Moreover, NFTs attached to fashion items can tell us a lot more about the supply chain and how the materials were sourced to start with.
The sports industry suffers the same danger as the fashion industry. That is the selling of counterfeit tickets and sports goods around the globe.
Blockchain technology can also be used in the sports industry to help us verify the ownership proof of sports goods and tickets, and NFTs attached to sports goods can help us identify fake and original items. Since NFTs and immutable, they can easily prevent the sale of fake sports goods.
Differences Between NFTs, Cryptocurrency and Fiat Currency
The whole concept of NFTs depends on their non-fungible nature to make and keep them valuable. This makes NFTs completely different from cryptocurrencies. So, NFTs and cryptocurrencies are two completely different things. Each NFT has its unique attributes, which make it unique and scarce and different from every other NFT in existence. This is why an NFT can’t be interchanged with another NFT or even any cryptocurrency.
Cryptocurrency, on the other hand, is fungible, at least most of it is. A good example of a fungible cryptocurrency is Bitcoin. Let’s say one person has 1 BTC, and he exchanges it with another 1 BTC from another person. In this case, nothing will change. Both you and the other person would be left with the same amount of Bitcoin in your wallet.

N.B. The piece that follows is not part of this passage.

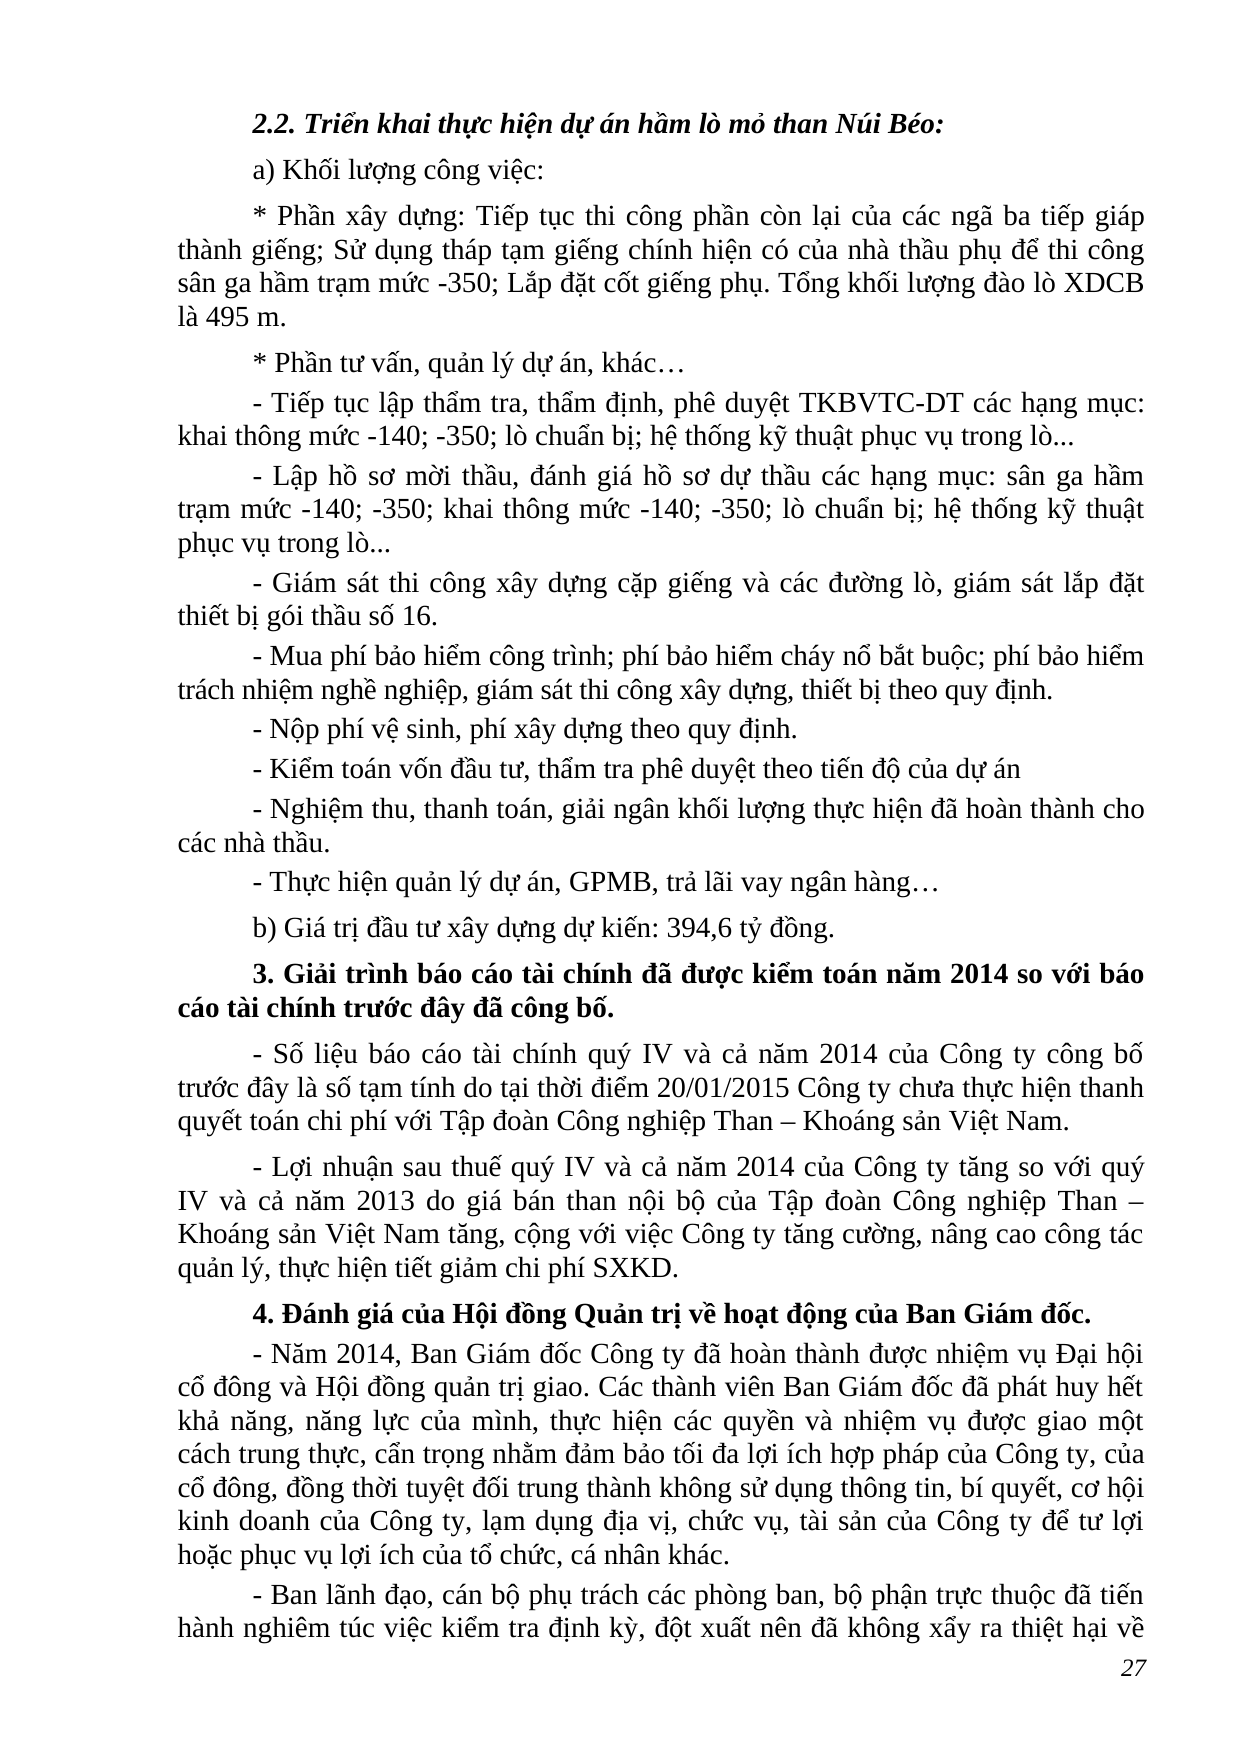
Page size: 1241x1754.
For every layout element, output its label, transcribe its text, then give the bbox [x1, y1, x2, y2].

Fiat currencies are fungible. For example, currencies like USD and EUR are fungible. As we’ve already given a relevant example above, one USD bill is interchangeable with any other USD bill.

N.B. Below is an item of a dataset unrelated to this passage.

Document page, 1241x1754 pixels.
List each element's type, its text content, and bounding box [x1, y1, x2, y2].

In this case, the serial number and other characteristics of the bill won’t be taken into consideration, and one USD bill reflects the same value no matter who possesses it. However, a unique one USD bill (associated with a unique serial number or a bill with a rate defect) won’t be fungible, as it’ll hold its unique value.
Any physical collectible item which holds unique value will also be considered non-fungible. That’s because one collectible item can’t be replaced and exchanged with any other collectible because of its unique attributes.
Since NFT technology is publicly accessible, anyone can use it to tokenize their work or art and sell it online. However, NFTs have exploded in popularity lately, and some have even sold for millions of dollars.
Large-scale art-creating companies like Grimes have successfully experimented with NFTs and have sold their artwork for millions of dollars. Following this trend, many other things are being tokenized, and NFTs and selling like hotcakes.
NFTs, just like any other asset, have their advantages and drawbacks. Let’s cover some of the pros and cons of NFTs.
Benefits of Non-Fungible Tokens
Since NFTs have no barrier to entry, they are providing more people with a platform to help them enter the world of blockchain and cryptocurrency.
NFTs, when attached to physical or digital assets, can simplify the trading process of those collectibles. NFTs can be easily traded without any fears of duplication or fraud.
Some NFT platforms can be used to monetize digital creation platforms. So, monetizing your work has become easier than ever with the advent of NFTs.
Since NFTs are immutable and transparent because of being on the blockchain, they can be used to verify the authenticity of different assets. This makes NFTs even more valuable.
Drawbacks of Non-Fungible Tokens
Creating new platforms on top of NFTs can be a very lengthy and complex process. Just like cryptocurrency, NFT trade can get you into losses as well. For example, if you buy an NFT and hold to it in hopes of selling it for a higher amount, you’ll incur a loss if the market shrinks.
The NFT marketplace is still relatively newer as compared to the crypto market. That’s why there still are some liquidity issues, and you might not be able to utilize your NFTs and even sell them if you need your money urgently.
We can conclude that the concept of NFTs is still relatively new, and even though the market is still relatively new, NFTs hold a lot of potential in them.